__TASK BRIEF__.
Your answer should be one number, the count of lines in the entries holding the word "rect".

Collected data entries
• • •
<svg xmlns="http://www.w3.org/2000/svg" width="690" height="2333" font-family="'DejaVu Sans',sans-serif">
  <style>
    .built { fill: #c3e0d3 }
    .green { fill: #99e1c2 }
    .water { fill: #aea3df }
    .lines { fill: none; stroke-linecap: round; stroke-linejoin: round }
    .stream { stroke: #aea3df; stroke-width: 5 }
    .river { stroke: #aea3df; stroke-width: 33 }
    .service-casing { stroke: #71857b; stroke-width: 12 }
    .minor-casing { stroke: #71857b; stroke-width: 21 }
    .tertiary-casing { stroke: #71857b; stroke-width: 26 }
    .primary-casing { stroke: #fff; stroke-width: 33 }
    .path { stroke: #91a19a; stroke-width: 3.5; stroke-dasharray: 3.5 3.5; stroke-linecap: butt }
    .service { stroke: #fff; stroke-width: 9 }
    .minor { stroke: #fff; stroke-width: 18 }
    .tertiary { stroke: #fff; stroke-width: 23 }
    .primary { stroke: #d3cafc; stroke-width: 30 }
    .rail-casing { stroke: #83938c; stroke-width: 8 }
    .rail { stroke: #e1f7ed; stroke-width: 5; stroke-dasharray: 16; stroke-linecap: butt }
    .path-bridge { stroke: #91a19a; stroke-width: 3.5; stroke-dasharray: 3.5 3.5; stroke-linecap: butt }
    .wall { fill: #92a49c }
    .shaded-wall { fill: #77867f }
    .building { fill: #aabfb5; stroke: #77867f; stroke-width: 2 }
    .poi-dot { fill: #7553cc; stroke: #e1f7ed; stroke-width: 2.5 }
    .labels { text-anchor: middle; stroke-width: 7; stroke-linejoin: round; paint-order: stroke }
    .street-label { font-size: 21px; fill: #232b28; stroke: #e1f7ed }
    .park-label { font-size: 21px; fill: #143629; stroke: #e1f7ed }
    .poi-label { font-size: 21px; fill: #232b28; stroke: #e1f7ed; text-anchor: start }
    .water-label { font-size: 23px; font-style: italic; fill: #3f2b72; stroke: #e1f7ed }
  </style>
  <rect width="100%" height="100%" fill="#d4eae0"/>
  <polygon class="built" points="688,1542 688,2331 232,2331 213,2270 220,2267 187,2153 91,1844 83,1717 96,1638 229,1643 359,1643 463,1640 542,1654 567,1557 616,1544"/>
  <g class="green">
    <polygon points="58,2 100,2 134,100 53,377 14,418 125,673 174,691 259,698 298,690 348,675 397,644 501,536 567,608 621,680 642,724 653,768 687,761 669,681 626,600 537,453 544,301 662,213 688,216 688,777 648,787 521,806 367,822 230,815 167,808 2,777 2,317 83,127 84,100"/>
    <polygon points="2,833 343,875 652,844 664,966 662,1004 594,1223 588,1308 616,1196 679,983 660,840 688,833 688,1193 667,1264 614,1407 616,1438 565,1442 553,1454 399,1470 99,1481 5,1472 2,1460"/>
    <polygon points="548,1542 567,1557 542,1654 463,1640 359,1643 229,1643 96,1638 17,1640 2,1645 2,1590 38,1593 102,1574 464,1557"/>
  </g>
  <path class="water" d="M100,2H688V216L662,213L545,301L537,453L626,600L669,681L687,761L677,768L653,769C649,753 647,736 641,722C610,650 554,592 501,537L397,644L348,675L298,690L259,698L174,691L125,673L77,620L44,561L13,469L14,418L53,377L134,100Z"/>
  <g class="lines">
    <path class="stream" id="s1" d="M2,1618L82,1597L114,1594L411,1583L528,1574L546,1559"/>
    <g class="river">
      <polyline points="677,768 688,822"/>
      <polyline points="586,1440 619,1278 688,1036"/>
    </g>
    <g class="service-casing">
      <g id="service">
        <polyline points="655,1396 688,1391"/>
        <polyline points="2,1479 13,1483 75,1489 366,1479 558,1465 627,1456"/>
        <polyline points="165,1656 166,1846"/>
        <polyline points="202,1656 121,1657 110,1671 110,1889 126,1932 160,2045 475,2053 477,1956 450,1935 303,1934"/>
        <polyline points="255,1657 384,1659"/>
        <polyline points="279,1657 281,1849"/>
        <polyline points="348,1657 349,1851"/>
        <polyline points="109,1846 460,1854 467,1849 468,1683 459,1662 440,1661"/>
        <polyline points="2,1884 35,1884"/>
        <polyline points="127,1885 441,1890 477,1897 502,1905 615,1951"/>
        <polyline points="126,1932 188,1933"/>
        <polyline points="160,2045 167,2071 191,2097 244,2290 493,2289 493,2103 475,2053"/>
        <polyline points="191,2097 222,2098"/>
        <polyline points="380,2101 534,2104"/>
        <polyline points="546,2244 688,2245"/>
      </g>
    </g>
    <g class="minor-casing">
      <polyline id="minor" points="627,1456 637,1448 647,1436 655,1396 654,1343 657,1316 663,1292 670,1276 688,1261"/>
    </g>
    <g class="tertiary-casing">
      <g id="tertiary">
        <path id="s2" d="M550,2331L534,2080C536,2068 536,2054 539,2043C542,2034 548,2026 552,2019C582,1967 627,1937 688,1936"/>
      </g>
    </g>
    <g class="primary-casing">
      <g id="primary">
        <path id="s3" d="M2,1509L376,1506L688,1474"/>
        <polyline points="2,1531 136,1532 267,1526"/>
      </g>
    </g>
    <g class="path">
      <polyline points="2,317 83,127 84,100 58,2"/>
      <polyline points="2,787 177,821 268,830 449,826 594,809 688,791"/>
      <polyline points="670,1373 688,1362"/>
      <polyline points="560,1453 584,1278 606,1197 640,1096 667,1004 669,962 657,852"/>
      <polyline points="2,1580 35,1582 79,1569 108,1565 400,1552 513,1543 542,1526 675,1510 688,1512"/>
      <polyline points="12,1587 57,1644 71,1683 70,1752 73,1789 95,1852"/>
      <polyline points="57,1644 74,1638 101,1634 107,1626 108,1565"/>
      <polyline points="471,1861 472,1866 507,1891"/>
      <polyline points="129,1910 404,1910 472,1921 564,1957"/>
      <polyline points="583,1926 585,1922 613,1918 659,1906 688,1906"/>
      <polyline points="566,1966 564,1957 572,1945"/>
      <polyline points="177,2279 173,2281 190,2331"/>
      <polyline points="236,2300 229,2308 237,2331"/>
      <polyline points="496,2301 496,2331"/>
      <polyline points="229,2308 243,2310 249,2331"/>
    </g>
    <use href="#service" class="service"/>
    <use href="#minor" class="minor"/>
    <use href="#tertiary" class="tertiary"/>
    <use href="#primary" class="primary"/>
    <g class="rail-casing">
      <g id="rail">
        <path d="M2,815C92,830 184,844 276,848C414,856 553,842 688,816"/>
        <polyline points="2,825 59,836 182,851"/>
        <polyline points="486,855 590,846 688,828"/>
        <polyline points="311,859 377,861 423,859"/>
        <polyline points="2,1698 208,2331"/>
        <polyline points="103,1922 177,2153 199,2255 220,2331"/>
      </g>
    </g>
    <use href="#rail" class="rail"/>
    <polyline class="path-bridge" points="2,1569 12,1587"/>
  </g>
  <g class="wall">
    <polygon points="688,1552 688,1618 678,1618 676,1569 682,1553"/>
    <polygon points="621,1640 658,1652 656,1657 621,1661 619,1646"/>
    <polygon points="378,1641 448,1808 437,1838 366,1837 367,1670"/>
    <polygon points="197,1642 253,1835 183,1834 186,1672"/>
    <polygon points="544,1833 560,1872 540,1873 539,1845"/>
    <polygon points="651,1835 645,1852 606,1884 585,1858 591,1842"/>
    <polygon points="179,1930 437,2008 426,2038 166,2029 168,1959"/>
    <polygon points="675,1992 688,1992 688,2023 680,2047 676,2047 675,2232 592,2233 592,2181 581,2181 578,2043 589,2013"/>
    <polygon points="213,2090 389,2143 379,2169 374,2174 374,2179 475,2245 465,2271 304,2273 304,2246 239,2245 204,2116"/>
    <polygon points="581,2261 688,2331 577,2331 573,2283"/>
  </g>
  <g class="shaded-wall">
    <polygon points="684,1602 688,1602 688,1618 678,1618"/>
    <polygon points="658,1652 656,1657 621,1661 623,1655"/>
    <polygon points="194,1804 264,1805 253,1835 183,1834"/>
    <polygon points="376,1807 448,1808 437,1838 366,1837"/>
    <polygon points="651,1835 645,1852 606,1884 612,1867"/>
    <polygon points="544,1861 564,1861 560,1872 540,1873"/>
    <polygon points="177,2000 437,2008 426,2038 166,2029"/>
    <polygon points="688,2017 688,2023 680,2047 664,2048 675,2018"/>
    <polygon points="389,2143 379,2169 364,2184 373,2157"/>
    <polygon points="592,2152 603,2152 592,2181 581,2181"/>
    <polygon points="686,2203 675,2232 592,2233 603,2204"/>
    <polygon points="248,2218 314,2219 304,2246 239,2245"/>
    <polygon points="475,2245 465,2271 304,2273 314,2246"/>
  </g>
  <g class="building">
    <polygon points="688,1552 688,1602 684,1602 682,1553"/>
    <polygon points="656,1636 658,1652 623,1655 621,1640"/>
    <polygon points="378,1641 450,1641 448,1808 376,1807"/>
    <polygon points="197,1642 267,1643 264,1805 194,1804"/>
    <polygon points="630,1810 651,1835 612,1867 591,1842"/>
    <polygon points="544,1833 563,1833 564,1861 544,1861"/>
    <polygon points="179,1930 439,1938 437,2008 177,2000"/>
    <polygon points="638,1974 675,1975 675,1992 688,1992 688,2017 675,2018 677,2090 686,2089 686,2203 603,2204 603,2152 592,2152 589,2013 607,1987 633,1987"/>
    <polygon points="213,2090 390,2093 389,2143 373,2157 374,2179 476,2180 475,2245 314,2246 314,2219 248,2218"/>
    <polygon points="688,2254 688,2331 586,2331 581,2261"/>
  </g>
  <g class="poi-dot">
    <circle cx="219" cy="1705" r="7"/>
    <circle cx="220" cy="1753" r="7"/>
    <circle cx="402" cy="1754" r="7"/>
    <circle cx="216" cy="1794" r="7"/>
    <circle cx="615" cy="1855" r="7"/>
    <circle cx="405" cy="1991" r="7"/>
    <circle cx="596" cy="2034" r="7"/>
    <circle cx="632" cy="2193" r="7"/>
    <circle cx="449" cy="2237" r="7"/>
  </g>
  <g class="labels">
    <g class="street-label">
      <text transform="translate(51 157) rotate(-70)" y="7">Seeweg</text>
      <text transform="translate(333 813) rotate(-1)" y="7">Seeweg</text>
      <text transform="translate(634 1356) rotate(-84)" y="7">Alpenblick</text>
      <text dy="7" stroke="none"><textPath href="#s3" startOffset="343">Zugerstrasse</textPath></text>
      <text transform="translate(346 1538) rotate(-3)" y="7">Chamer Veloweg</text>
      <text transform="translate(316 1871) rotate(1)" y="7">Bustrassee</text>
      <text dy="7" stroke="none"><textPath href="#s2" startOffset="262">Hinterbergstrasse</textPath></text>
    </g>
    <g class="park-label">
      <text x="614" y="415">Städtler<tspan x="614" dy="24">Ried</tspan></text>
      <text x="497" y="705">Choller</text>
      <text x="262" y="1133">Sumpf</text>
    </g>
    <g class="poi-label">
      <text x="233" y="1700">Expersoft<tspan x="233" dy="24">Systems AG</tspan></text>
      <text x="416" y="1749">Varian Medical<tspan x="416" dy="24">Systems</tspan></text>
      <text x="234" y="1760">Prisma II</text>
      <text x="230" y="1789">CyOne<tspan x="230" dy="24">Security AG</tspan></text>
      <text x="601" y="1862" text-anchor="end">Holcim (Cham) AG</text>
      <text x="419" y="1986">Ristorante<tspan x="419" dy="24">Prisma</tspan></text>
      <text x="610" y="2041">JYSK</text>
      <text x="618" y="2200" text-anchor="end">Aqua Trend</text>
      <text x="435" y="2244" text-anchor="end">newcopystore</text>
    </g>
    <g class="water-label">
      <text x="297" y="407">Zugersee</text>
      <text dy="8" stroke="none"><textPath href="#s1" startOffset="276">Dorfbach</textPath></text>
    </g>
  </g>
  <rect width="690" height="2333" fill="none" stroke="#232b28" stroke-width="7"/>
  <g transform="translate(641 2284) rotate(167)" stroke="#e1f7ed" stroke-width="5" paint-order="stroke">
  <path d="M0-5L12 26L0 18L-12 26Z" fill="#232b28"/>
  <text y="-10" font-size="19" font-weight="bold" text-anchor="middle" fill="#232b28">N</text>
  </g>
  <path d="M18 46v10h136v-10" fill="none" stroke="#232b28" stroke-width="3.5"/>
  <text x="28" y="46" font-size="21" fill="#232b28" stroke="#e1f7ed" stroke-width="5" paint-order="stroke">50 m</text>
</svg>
• • •
__EXERCISE SOLUTION__.
2